(WHAT TO DO)
Exactly reproduce the lines from the top of the entries below through the line containing "image of neoplastic", with both ends included.

(Collected data entries)
******************************

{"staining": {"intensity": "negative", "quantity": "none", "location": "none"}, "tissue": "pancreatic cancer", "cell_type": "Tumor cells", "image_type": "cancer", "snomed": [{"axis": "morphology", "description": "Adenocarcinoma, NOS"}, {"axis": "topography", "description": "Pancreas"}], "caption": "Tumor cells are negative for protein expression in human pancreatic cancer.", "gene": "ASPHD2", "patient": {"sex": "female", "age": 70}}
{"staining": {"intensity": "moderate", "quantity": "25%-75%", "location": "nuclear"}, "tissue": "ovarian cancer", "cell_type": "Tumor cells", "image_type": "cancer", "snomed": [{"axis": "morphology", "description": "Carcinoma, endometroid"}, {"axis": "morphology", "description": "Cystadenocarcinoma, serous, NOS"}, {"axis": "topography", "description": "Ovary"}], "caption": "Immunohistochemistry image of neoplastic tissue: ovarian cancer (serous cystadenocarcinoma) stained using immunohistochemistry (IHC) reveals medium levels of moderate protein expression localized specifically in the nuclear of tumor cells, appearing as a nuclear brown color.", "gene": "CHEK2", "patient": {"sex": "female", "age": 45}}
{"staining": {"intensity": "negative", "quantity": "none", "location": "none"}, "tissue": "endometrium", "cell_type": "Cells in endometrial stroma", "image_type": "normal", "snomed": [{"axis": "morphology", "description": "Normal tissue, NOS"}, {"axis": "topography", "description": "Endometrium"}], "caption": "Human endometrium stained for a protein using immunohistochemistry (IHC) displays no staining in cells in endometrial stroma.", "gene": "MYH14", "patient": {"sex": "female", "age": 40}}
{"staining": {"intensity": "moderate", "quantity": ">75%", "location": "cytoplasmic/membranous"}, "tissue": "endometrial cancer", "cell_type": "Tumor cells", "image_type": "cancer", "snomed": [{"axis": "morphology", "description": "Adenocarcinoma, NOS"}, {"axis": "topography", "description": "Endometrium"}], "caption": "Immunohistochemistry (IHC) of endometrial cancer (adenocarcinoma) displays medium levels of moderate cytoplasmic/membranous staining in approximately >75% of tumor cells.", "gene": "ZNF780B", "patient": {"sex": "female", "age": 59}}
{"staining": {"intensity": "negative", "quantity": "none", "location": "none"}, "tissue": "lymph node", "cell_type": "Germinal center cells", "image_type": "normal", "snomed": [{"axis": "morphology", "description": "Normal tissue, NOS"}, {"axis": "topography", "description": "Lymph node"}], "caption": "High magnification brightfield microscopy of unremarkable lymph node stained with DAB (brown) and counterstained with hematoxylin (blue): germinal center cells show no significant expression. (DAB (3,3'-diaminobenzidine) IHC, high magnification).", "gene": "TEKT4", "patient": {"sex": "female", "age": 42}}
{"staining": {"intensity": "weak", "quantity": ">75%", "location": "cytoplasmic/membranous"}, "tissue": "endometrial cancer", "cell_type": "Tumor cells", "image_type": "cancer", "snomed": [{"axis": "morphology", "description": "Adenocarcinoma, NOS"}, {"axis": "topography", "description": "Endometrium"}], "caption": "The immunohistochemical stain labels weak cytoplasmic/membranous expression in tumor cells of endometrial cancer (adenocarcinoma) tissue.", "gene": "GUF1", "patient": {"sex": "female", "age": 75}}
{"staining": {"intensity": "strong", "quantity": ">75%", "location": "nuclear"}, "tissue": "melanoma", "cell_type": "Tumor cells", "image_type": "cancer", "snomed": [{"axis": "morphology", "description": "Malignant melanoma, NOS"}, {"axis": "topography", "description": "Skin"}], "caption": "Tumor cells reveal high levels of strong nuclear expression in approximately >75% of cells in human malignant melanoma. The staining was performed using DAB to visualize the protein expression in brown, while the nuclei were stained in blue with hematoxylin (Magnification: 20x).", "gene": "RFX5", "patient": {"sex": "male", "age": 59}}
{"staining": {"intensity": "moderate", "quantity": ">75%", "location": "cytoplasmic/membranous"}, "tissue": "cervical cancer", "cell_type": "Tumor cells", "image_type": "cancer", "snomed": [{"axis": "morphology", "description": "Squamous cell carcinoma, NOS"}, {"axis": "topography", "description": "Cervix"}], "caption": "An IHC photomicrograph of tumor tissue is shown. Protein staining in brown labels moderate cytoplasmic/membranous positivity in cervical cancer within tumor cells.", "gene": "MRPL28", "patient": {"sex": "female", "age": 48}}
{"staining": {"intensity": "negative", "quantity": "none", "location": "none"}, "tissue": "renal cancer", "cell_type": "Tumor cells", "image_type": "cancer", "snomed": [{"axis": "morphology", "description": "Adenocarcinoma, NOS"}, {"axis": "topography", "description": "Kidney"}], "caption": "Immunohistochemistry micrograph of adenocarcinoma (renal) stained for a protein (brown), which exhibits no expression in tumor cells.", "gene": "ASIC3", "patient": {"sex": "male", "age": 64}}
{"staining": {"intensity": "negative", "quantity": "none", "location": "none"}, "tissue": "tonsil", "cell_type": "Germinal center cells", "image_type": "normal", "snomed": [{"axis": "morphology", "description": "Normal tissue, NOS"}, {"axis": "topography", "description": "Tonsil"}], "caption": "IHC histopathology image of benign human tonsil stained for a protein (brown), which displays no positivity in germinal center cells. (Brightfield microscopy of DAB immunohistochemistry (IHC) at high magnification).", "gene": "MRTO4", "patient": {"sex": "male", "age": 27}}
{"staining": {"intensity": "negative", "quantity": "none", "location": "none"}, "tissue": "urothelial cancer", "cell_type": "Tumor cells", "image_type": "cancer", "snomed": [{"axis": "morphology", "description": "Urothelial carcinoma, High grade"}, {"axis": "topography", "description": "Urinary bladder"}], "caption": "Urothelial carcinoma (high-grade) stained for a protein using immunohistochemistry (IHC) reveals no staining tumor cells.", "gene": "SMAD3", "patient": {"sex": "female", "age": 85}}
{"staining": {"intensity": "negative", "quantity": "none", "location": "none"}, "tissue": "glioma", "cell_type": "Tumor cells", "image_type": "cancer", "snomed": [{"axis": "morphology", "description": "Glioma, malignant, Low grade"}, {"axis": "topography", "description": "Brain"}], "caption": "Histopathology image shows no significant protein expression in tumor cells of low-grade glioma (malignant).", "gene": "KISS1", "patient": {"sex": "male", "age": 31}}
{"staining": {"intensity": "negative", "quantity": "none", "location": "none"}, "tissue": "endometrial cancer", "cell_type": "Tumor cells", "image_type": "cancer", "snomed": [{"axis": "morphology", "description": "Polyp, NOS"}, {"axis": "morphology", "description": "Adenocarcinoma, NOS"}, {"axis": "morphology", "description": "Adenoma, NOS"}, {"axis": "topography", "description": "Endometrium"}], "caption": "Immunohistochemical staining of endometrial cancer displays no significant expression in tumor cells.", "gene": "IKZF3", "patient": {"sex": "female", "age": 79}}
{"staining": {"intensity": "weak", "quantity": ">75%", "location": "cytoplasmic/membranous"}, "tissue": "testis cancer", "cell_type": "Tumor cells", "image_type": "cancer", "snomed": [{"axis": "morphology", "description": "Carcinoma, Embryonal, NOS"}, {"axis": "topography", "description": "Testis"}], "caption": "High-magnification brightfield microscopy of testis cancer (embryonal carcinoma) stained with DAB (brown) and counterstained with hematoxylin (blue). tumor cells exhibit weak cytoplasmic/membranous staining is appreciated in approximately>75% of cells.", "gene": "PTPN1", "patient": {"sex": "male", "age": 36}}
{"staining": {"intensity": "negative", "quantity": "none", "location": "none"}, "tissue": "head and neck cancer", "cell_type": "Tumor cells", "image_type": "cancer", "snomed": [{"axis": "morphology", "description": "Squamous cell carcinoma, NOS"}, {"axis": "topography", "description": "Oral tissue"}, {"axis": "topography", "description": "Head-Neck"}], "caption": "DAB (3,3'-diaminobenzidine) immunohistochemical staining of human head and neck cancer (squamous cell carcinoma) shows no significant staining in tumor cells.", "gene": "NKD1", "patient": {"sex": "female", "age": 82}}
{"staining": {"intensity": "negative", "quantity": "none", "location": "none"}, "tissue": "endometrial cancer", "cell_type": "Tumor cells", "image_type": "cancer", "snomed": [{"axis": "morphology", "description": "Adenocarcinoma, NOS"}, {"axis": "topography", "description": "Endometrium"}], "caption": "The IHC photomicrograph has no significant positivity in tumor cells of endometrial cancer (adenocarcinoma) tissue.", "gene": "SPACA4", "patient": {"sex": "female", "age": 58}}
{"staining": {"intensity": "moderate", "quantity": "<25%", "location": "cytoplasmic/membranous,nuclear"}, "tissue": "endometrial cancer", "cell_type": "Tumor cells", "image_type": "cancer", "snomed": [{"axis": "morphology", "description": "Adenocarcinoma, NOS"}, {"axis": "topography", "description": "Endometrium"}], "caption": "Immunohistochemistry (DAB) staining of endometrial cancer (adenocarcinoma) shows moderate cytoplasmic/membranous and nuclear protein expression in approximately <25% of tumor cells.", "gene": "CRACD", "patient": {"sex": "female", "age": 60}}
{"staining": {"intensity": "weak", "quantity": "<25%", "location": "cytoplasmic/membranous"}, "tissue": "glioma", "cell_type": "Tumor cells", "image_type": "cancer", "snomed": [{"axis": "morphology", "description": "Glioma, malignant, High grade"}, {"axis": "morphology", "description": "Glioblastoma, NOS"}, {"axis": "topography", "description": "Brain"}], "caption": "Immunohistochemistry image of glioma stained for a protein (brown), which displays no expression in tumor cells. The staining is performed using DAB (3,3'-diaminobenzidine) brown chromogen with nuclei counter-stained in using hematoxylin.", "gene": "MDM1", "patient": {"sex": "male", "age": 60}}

******************************

(EXERCISE RESULT)
{"staining": {"intensity": "negative", "quantity": "none", "location": "none"}, "tissue": "pancreatic cancer", "cell_type": "Tumor cells", "image_type": "cancer", "snomed": [{"axis": "morphology", "description": "Adenocarcinoma, NOS"}, {"axis": "topography", "description": "Pancreas"}], "caption": "Tumor cells are negative for protein expression in human pancreatic cancer.", "gene": "ASPHD2", "patient": {"sex": "female", "age": 70}}
{"staining": {"intensity": "moderate", "quantity": "25%-75%", "location": "nuclear"}, "tissue": "ovarian cancer", "cell_type": "Tumor cells", "image_type": "cancer", "snomed": [{"axis": "morphology", "description": "Carcinoma, endometroid"}, {"axis": "morphology", "description": "Cystadenocarcinoma, serous, NOS"}, {"axis": "topography", "description": "Ovary"}], "caption": "Immunohistochemistry image of neoplastic tissue: ovarian cancer (serous cystadenocarcinoma) stained using immunohistochemistry (IHC) reveals medium levels of moderate protein expression localized specifically in the nuclear of tumor cells, appearing as a nuclear brown color.", "gene": "CHEK2", "patient": {"sex": "female", "age": 45}}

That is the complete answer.